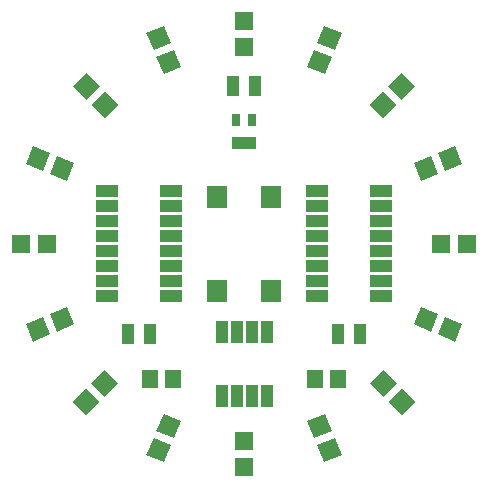
<source format=gts>
G04 #@! TF.FileFunction,Soldermask,Top*
%FSLAX46Y46*%
G04 Gerber Fmt 4.6, Leading zero omitted, Abs format (unit mm)*
G04 Created by KiCad (PCBNEW 4.0.7) date 06/15/18 16:22:59*
%MOMM*%
%LPD*%
G01*
G04 APERTURE LIST*
%ADD10C,0.100000*%
%ADD11R,1.900000X1.000000*%
%ADD12R,1.600000X1.600000*%
%ADD13R,1.100000X1.700000*%
%ADD14R,1.000000X1.950000*%
%ADD15R,0.800000X1.050000*%
%ADD16R,1.700000X1.950000*%
%ADD17R,1.400000X1.650000*%
G04 APERTURE END LIST*
D10*
D11*
X131920000Y-95885000D03*
X131920000Y-97155000D03*
X131920000Y-98425000D03*
X131920000Y-99695000D03*
X131920000Y-100965000D03*
X131920000Y-102235000D03*
X131920000Y-103505000D03*
X131920000Y-104775000D03*
X137320000Y-104775000D03*
X137320000Y-103505000D03*
X137320000Y-102235000D03*
X137320000Y-100965000D03*
X137320000Y-99695000D03*
X137320000Y-98425000D03*
X137320000Y-97155000D03*
X137320000Y-95885000D03*
D12*
X143510000Y-83650000D03*
X143510000Y-81450000D03*
D10*
G36*
X150326106Y-85964956D02*
X148847899Y-85352663D01*
X149460192Y-83874456D01*
X150938399Y-84486749D01*
X150326106Y-85964956D01*
X150326106Y-85964956D01*
G37*
G36*
X151168010Y-83932422D02*
X149689803Y-83320129D01*
X150302096Y-81841922D01*
X151780303Y-82454215D01*
X151168010Y-83932422D01*
X151168010Y-83932422D01*
G37*
G36*
X155304523Y-89666848D02*
X154173152Y-88535477D01*
X155304523Y-87404106D01*
X156435894Y-88535477D01*
X155304523Y-89666848D01*
X155304523Y-89666848D01*
G37*
G36*
X156860157Y-88111214D02*
X155728786Y-86979843D01*
X156860157Y-85848472D01*
X157991528Y-86979843D01*
X156860157Y-88111214D01*
X156860157Y-88111214D01*
G37*
G36*
X158487337Y-94992101D02*
X157875044Y-93513894D01*
X159353251Y-92901601D01*
X159965544Y-94379808D01*
X158487337Y-94992101D01*
X158487337Y-94992101D01*
G37*
G36*
X160519871Y-94150197D02*
X159907578Y-92671990D01*
X161385785Y-92059697D01*
X161998078Y-93537904D01*
X160519871Y-94150197D01*
X160519871Y-94150197D01*
G37*
D12*
X160190000Y-100330000D03*
X162390000Y-100330000D03*
D10*
G36*
X157875044Y-107146106D02*
X158487337Y-105667899D01*
X159965544Y-106280192D01*
X159353251Y-107758399D01*
X157875044Y-107146106D01*
X157875044Y-107146106D01*
G37*
G36*
X159907578Y-107988010D02*
X160519871Y-106509803D01*
X161998078Y-107122096D01*
X161385785Y-108600303D01*
X159907578Y-107988010D01*
X159907578Y-107988010D01*
G37*
G36*
X154173152Y-112124523D02*
X155304523Y-110993152D01*
X156435894Y-112124523D01*
X155304523Y-113255894D01*
X154173152Y-112124523D01*
X154173152Y-112124523D01*
G37*
G36*
X155728786Y-113680157D02*
X156860157Y-112548786D01*
X157991528Y-113680157D01*
X156860157Y-114811528D01*
X155728786Y-113680157D01*
X155728786Y-113680157D01*
G37*
G36*
X148847899Y-115307337D02*
X150326106Y-114695044D01*
X150938399Y-116173251D01*
X149460192Y-116785544D01*
X148847899Y-115307337D01*
X148847899Y-115307337D01*
G37*
G36*
X149689803Y-117339871D02*
X151168010Y-116727578D01*
X151780303Y-118205785D01*
X150302096Y-118818078D01*
X149689803Y-117339871D01*
X149689803Y-117339871D01*
G37*
D12*
X143510000Y-117010000D03*
X143510000Y-119210000D03*
D10*
G36*
X136693894Y-114695044D02*
X138172101Y-115307337D01*
X137559808Y-116785544D01*
X136081601Y-116173251D01*
X136693894Y-114695044D01*
X136693894Y-114695044D01*
G37*
G36*
X135851990Y-116727578D02*
X137330197Y-117339871D01*
X136717904Y-118818078D01*
X135239697Y-118205785D01*
X135851990Y-116727578D01*
X135851990Y-116727578D01*
G37*
G36*
X131715477Y-110993152D02*
X132846848Y-112124523D01*
X131715477Y-113255894D01*
X130584106Y-112124523D01*
X131715477Y-110993152D01*
X131715477Y-110993152D01*
G37*
G36*
X130159843Y-112548786D02*
X131291214Y-113680157D01*
X130159843Y-114811528D01*
X129028472Y-113680157D01*
X130159843Y-112548786D01*
X130159843Y-112548786D01*
G37*
G36*
X128532663Y-105667899D02*
X129144956Y-107146106D01*
X127666749Y-107758399D01*
X127054456Y-106280192D01*
X128532663Y-105667899D01*
X128532663Y-105667899D01*
G37*
G36*
X126500129Y-106509803D02*
X127112422Y-107988010D01*
X125634215Y-108600303D01*
X125021922Y-107122096D01*
X126500129Y-106509803D01*
X126500129Y-106509803D01*
G37*
D12*
X126830000Y-100330000D03*
X124630000Y-100330000D03*
D10*
G36*
X129144956Y-93513894D02*
X128532663Y-94992101D01*
X127054456Y-94379808D01*
X127666749Y-92901601D01*
X129144956Y-93513894D01*
X129144956Y-93513894D01*
G37*
G36*
X127112422Y-92671990D02*
X126500129Y-94150197D01*
X125021922Y-93537904D01*
X125634215Y-92059697D01*
X127112422Y-92671990D01*
X127112422Y-92671990D01*
G37*
G36*
X132846848Y-88535477D02*
X131715477Y-89666848D01*
X130584106Y-88535477D01*
X131715477Y-87404106D01*
X132846848Y-88535477D01*
X132846848Y-88535477D01*
G37*
G36*
X131291214Y-86979843D02*
X130159843Y-88111214D01*
X129028472Y-86979843D01*
X130159843Y-85848472D01*
X131291214Y-86979843D01*
X131291214Y-86979843D01*
G37*
G36*
X138172101Y-85352663D02*
X136693894Y-85964956D01*
X136081601Y-84486749D01*
X137559808Y-83874456D01*
X138172101Y-85352663D01*
X138172101Y-85352663D01*
G37*
G36*
X137330197Y-83320129D02*
X135851990Y-83932422D01*
X135239697Y-82454215D01*
X136717904Y-81841922D01*
X137330197Y-83320129D01*
X137330197Y-83320129D01*
G37*
D13*
X142560000Y-86995000D03*
X144460000Y-86995000D03*
D14*
X141605000Y-113190000D03*
X142875000Y-113190000D03*
X144145000Y-113190000D03*
X145415000Y-113190000D03*
X145415000Y-107790000D03*
X144145000Y-107790000D03*
X142875000Y-107790000D03*
X141605000Y-107790000D03*
D15*
X142860000Y-91755000D03*
X144160000Y-91755000D03*
X143510000Y-91755000D03*
X144160000Y-89855000D03*
X142860000Y-89855000D03*
D11*
X149700000Y-95885000D03*
X149700000Y-97155000D03*
X149700000Y-98425000D03*
X149700000Y-99695000D03*
X149700000Y-100965000D03*
X149700000Y-102235000D03*
X149700000Y-103505000D03*
X149700000Y-104775000D03*
X155100000Y-104775000D03*
X155100000Y-103505000D03*
X155100000Y-102235000D03*
X155100000Y-100965000D03*
X155100000Y-99695000D03*
X155100000Y-98425000D03*
X155100000Y-97155000D03*
X155100000Y-95885000D03*
D16*
X145760000Y-104310000D03*
X141260000Y-104310000D03*
X141260000Y-96350000D03*
X145760000Y-96350000D03*
D17*
X135525000Y-111760000D03*
X137525000Y-111760000D03*
X149495000Y-111760000D03*
X151495000Y-111760000D03*
D13*
X133670000Y-107950000D03*
X135570000Y-107950000D03*
X151450000Y-107950000D03*
X153350000Y-107950000D03*
M02*

</source>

**What to work on:** Once you find the line with "X144145000Y-107790000D03*" in the entries above, output it and each line after it up to and including the line with "X151495000Y-111760000D03*", and nothing else.

**Output:**
X144145000Y-107790000D03*
X142875000Y-107790000D03*
X141605000Y-107790000D03*
D15*
X142860000Y-91755000D03*
X144160000Y-91755000D03*
X143510000Y-91755000D03*
X144160000Y-89855000D03*
X142860000Y-89855000D03*
D11*
X149700000Y-95885000D03*
X149700000Y-97155000D03*
X149700000Y-98425000D03*
X149700000Y-99695000D03*
X149700000Y-100965000D03*
X149700000Y-102235000D03*
X149700000Y-103505000D03*
X149700000Y-104775000D03*
X155100000Y-104775000D03*
X155100000Y-103505000D03*
X155100000Y-102235000D03*
X155100000Y-100965000D03*
X155100000Y-99695000D03*
X155100000Y-98425000D03*
X155100000Y-97155000D03*
X155100000Y-95885000D03*
D16*
X145760000Y-104310000D03*
X141260000Y-104310000D03*
X141260000Y-96350000D03*
X145760000Y-96350000D03*
D17*
X135525000Y-111760000D03*
X137525000Y-111760000D03*
X149495000Y-111760000D03*
X151495000Y-111760000D03*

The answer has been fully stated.